I attended a summit of sorts yesterday. A clandestine one.
Who was there? CEOs, state attorneys general and treasurers, think tankers, former federal government officials, law professors, authors...it was a high powered and diverse group.
What brought everyone together? A shared belief that "ESG" is a profound threat to our country.
Why was the meeting clandestine? Because some of the participants were in the position where they could be professionally cancelled if their views were known. That's where we are as a country. It's a bit like a private school parent pushing back against CRT, or a university president criticizing DEI initiatives. (So many acronyms to fight...)
ESG stands for "Environmental, Social, and Governance." It is an effort to exert pressure on our corporate and financial institutions to adhere to a certain set of principles.
Sounds nice, no?
It always does.
In reality, ESG is a heavy-handed tool used by the left to achieve various policy goals that it cannot achieve through the legislative process. It is the latest stratagem of the Long March, mandating that companies hold certain views, hire in certain ways, and stay out of certain industries.

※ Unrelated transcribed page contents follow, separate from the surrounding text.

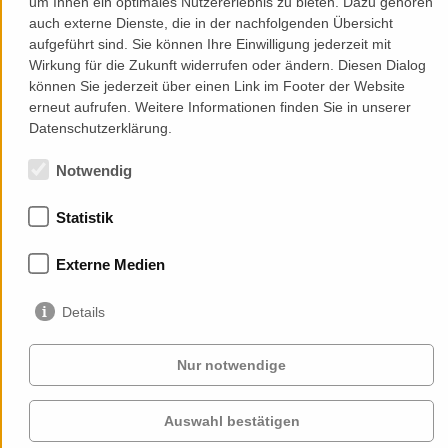
um Ihnen ein optimales Nutzererlebnis zu bieten. Dazu gehören
auch externe Dienste, die in der nachfolgenden Übersicht
aufgeführt sind. Sie können Ihre Einwilligung jederzeit mit
Wirkung für die Zukunft widerrufen oder ändern. Diesen Dialog
können Sie jederzeit über einen Link im Footer der Website
erneut aufrufen. Weitere Informationen finden Sie in unserer
Datenschutzerklärung.
Notwendig
Services
Auftraggeber
Cases
Projekte
Statistik
Profil
Kontakt
News
Karriere
Externe Medien
Cookie-
Einstellungen
Details
Impressum
&
Datenschutzerklärung
|
Sitemap
Nur notwendige
Auswahl bestätigen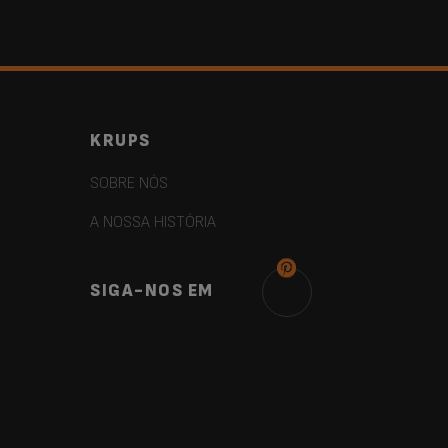
KRUPS
SOBRE NÓS
A NOSSA HISTÓRIA
SIGA-NOS EM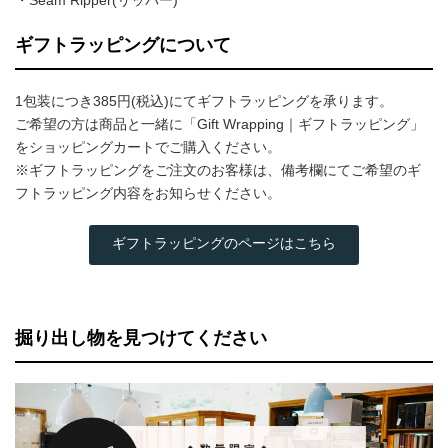
・Seam Ripper(リッパー)
ギフトラッピングについて
1包装につき385円(税込)にてギフトラッピングを承ります。
ご希望の方は商品と一緒に「Gift Wrapping｜ギフトラッピング」
をショッピングカートでご購入ください。
※ギフトラッピングをご注文のお客様は、備考欄にてご希望のギ
フトラッピング内容をお知らせください。
ギフトラッピングのページはこちら
掘り出し物を見つけてください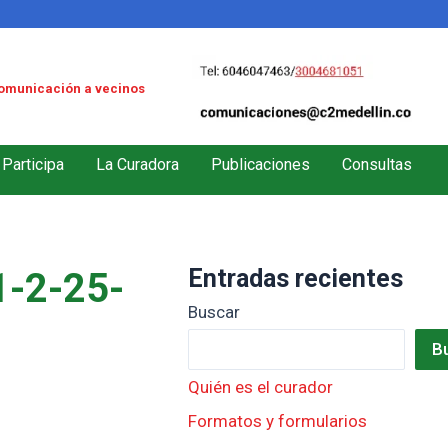
omunicación a vecinos
Participa
La Curadora
Publicaciones
Consultas
Entradas recientes
-2-25-
Buscar
B
Quién es el curador
Formatos y formularios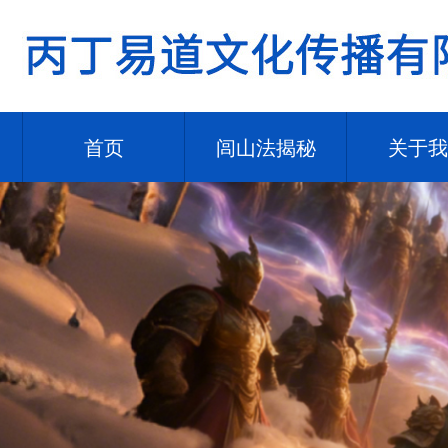
首页
闾山法揭秘
关于我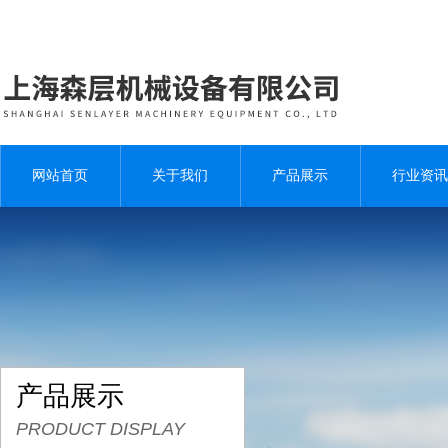
网站首页
关于我们
产品展示
行业资讯
产品展示
PRODUCT DISPLAY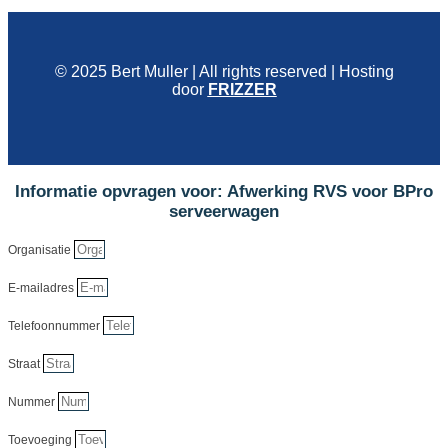
© 2025 Bert Muller | All rights reserved | Hosting
door
FRIZZER
Informatie opvragen voor: Afwerking RVS voor BPro
serveerwagen
Organisatie
E-mailadres
Telefoonnummer
Straat
Nummer
Toevoeging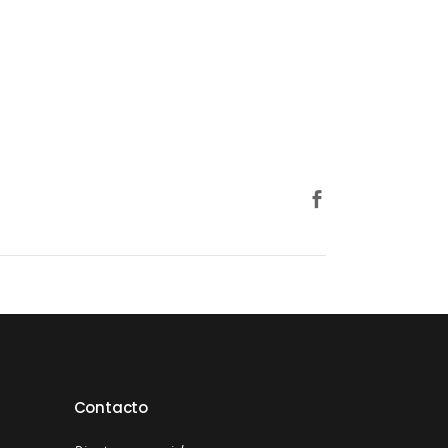
Contacto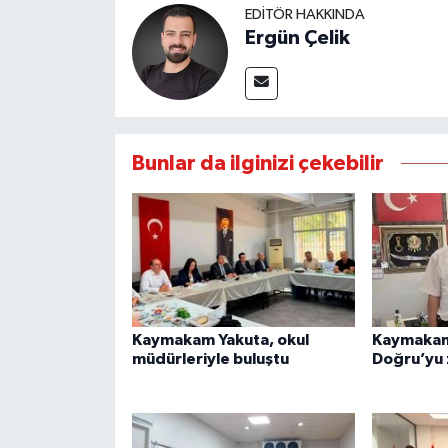
EDITÖR HAKKINDA
Ergün Çelik
Bunlar da ilginizi çekebilir
Kaymakam Yakuta, okul
Kaymakam
müdürleriyle buluştu
Doğru’yu 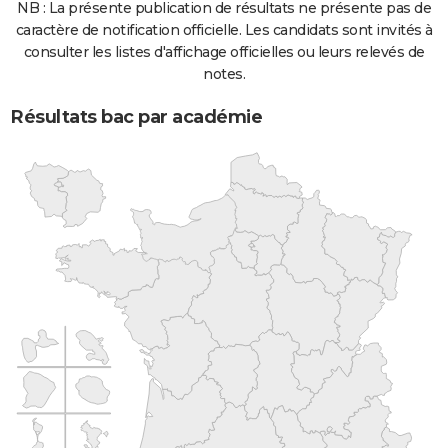
NB : La présente publication de résultats ne présente pas de
caractère de notification officielle. Les candidats sont invités à
consulter les listes d'affichage officielles ou leurs relevés de
notes.
Résultats bac par académie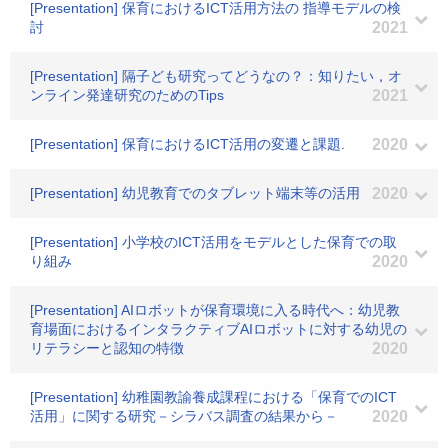
[Presentation] 保育におけるICT活用方法の 指導モデルの検
討
2021
[Presentation] 隔子ども研究ってどうなの？：知りたい，オ
ンライン発達研究のためのTips
2021
[Presentation] 保育におけるICT活用の変遷と課題.
2020
[Presentation] 幼児教育でのタブレット端末等の活用
2020
[Presentation] 小学校のICT活用をモデルとした保育での取
り組み
2020
[Presentation] AIロボットが保育環境に入る時代へ：幼児教
育場面におけるインタラクティブAIロボットに対する幼児の
リテラシーと認知の特徴
2020
[Presentation] 幼稚園教諭養成課程における「保育でのICT
活用」に関する研究－シラバス調査の結果から－
2020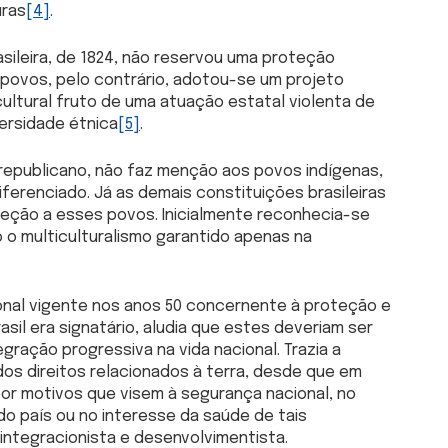
uras
[4]
.
asileira, de 1824, não reservou uma proteção
 povos, pelo contrário, adotou-se um projeto
ultural fruto de uma atuação estatal violenta de
ersidade étnica
[5]
.
o republicano, não faz menção aos povos indígenas,
ferenciado. Já as demais constituições brasileiras
eção a esses povos. Inicialmente reconhecia-se
o o multiculturalismo garantido apenas na
ional vigente nos anos 50 concernente à proteção e
asil era signatário, aludia que estes deveriam ser
ração progressiva na vida nacional. Trazia a
 dos direitos relacionados à terra, desde que em
por motivos que visem à segurança nacional, no
o país ou no interesse da saúde de tais
 integracionista e desenvolvimentista.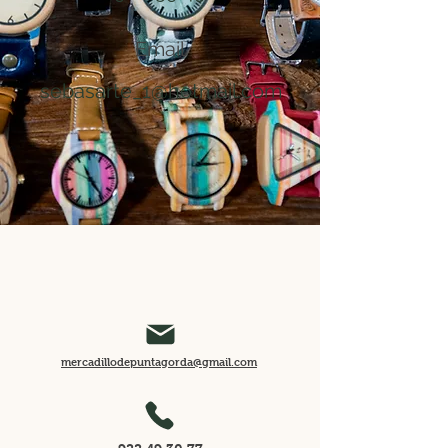
Email
sebasarte_1@hotmail.com
mercadillodepuntagorda@gmail.com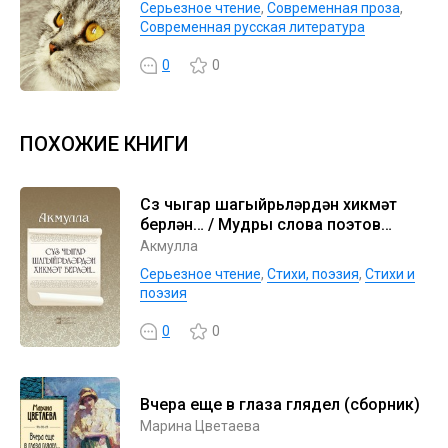
Серьезное чтение
,
Современная проза
,
Современная русская литература
0
0
ПОХОЖИЕ КНИГИ
Сүз чыгар шагыйрьләрдән хикмәт
берлән… / Мудры слова поэтов…
Акмулла
Серьезное чтение
,
Cтихи, поэзия
,
Стихи и
поэзия
0
0
Вчера еще в глаза глядел (сборник)
Марина Цветаева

And it's working; this is a fight we're losing, and part of the problem is that almost no one outside of corporate America knows what ESG is. There are millions of otherwise smart, informed people that have never heard of it. As I told the group yesterday, ESG is where CRT was two years ago: an unfamiliar threat that had seemingly emerged overnight, but one that had been percolating for decades.
CRT is no longer an unfamiliar concept, and those fighting it have done a fairly effective job of properly stigmatizing the movement. (Thus efforts to rebrand CRT as "Culturally Responsive Learning. The left is nothing if not facile with language.)
But CRT was affecting people's kids, so they woke up to the threat quickly. ESG, previously touted as "stakeholder capitalism," is even more insidious, because it operates on a level once removed from most people.
For instance, do you have money at BlackRock, State Street, or Vanguard? If you do, you are actively abetting the ESG movement. Undoubtedly, you know none of this.
You see, those companies and others take your money and invest it with with ever-shifting, elusive ESG principles. They use your proxy to jam through hundreds of woke voter resolutions every year. They have the power of trillions of dollars.
Your money, their values. (Someone else at the summit came up with that.)
Worse, by eschewing certain sectors, these managers are willingly accepting sub-par performance in the name of political ideology. Again, with your money. This is a direct violation of fiduciary duty, and I expect pension managers, in particular, may be on the receiving end of lawsuits soon.
It can't happen soon enough.
There's so much more to this. If you feel like you need a little more background, I refer you to Utah State Treasurer Marlo Oaks excellent guest column.
Get up the curve, because you're already paying a price for this.